After her breakthrough, Iwabuchi became a fixture in Japan’s national team. She was instrumental in Japan’s triumph at the 2011 FIFA Women’s World Cup, becoming the youngest player in the squad. “I was trying desperately to keep up with my older teammates. Winning that trophy felt like they won it for me,” she recalls. Her journey included stints at top clubs such as Bayern Munich, Arsenal, and Tottenham Hotspur, further solidifying her legacy.

Iwabuchi’s career is decorated with numerous accolades, including 90 caps and 37 goals for the national team. She was part of Japan’s squad that reached the finals of the 2012 Women’s Olympic Football Tournament and the 2015 Women’s World Cup. Despite falling short to the USA in both instances, Iwabuchi reflects on the toughness of the competition and the resilience of her team.

Announcing her retirement in September 2023, Iwabuchi is now exploring new opportunities, including TV commentary and promoting women’s football. She emphasizes the importance of enjoying the game, advising young players to see tournaments like the U-17 World Cup as stepping stones. “My message to young girls is to just enjoy playing football.
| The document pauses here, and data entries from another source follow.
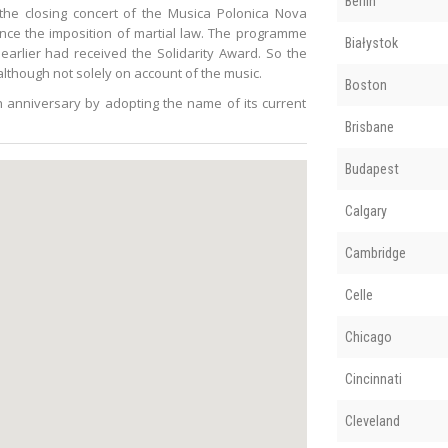
Berlin
the closing concert of the Musica Polonica Nova
since the imposition of martial law. The programme
Białystok
arlier had received the Solidarity Award. So the
lthough not solely on account of the music.
Boston
th anniversary by adopting the name of its current
Brisbane
Budapest
Calgary
Cambridge
Celle
Chicago
Cincinnati
Cleveland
Consider this tournament as a stepping stone and enjoy it as much as you can.”

Iwabuchi is optimistic about the future of women's football, especially with the expansion of the U-17 World Cup to 24 teams. She believes that this change will provide more opportunities for young talents worldwide, despite potential disparities in team quality. Reflecting on the 2023 Women’s World Cup final, she praised Spain's victory and expressed her belief in Japan’s potential to reach the pinnacle of world football again.
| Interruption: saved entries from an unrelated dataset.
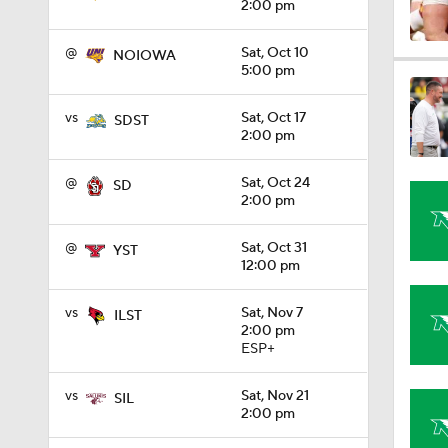
2:00 pm
@
Sat, Oct 10
NOIOWA
1:32
5:00 pm
vs
Sat, Oct 17
SDST
2:00 pm
1:15
@
Sat, Oct 24
SD
2:00 pm
1:08
@
Sat, Oct 31
YST
12:00 pm
1:45
vs
Sat, Nov 7
ILST
2:00 pm
ESP+
1:04
vs
Sat, Nov 21
SIL
2:00 pm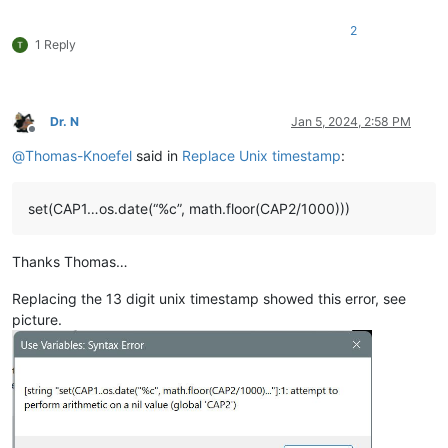
2
1 Reply
Dr. N
Jan 5, 2024, 2:58 PM
Offline
@
Thomas-Knoefel
said in
Replace Unix timestamp
:
set(CAP1…os.date(“%c”, math.floor(CAP2/1000)))
Thanks Thomas…
Replacing the 13 digit unix timestamp showed this error, see
picture.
As she embarks on a new chapter, Iwabuchi is committed to promoting football and inspiring the next generation. “I haven’t fully made up my mind, but I’ve done some TV commentary and activities promoting women’s football. I simply want to have a fulfilling, enjoyable life in retirement,” she says.

Mana Iwabuchi’s journey from a teenage prodigy to a football icon is inspiring. Her career, marked by resilience, talent, and dedication, leaves a lasting legacy. As she continues to contribute to the sport off the pitch, her story remains a beacon of inspiration for young footballers worldwide.